Nantinya ujungnya akan menuju ke sistem manajemen aset properti negara, yang mengaju pada pola pengelolaan properti layaknya swasta. Sri Mulyani mencontohkan bagaimana pihak swasta mengelola aset mereka yang sebagian di dapat dari pinjaman bank.

Praktik serupa yang ingin ditetapkan Sri Mulyani dalam pengelolaan aset-aset negara yang jumlah ribuan triliun tersebut. Baik aset fisik maupun non-fisik. “Seluruh aset harus efisien, efektif, dan memiliki kinerja ekonomis bagi masyarakat,” kata dia dilansir siaran24.
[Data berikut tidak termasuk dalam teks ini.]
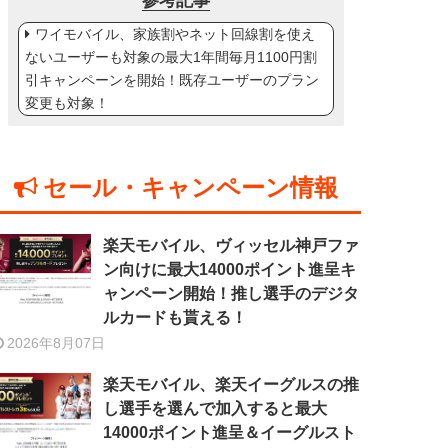
参考記事
ワイモバイル、家族割やネット回線割を使え
ないユーザーも対象の最大1年間毎月1100円割
引キャンペーンを開始！既存ユーザーのプラン
変更も対象！
セール・キャンペーン情報
楽天モバイル、ヴィッセル神戸ファ
ン向けに最大14000ポイント進呈キ
ャンペーン開始！推し選手のデジタ
ルカードも貰える！
2026年8月07日
楽天モバイル、楽天イーグルスの推
し選手を選んで加入すると最大
14000ポイント進呈＆イーグルスト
Di sisi lain, Sri Mulyani juga mengingatkan bahwa aset negara diperoleh dari uang negara. Sehingga ia meminta kementerian dan lembaga untuk benar-benar bisa mengawal semua prosesnya perencanaa, proses lelan yang bersih tanpa korupsi, tidak ada mark up alias penggelembungan harga, dan pemeliharaan.

Terakhir, Sri Mulyani juga meminta kementerian dan lembaga untuk aktif menyampaikan informasi kepada masyarakat. Berapa banyak anggaran yang telah digunakan dan berapa banyak aset negara yang sedang dikelola. “Karena itu bagian akuntabilitas kepada publik,” kata dia.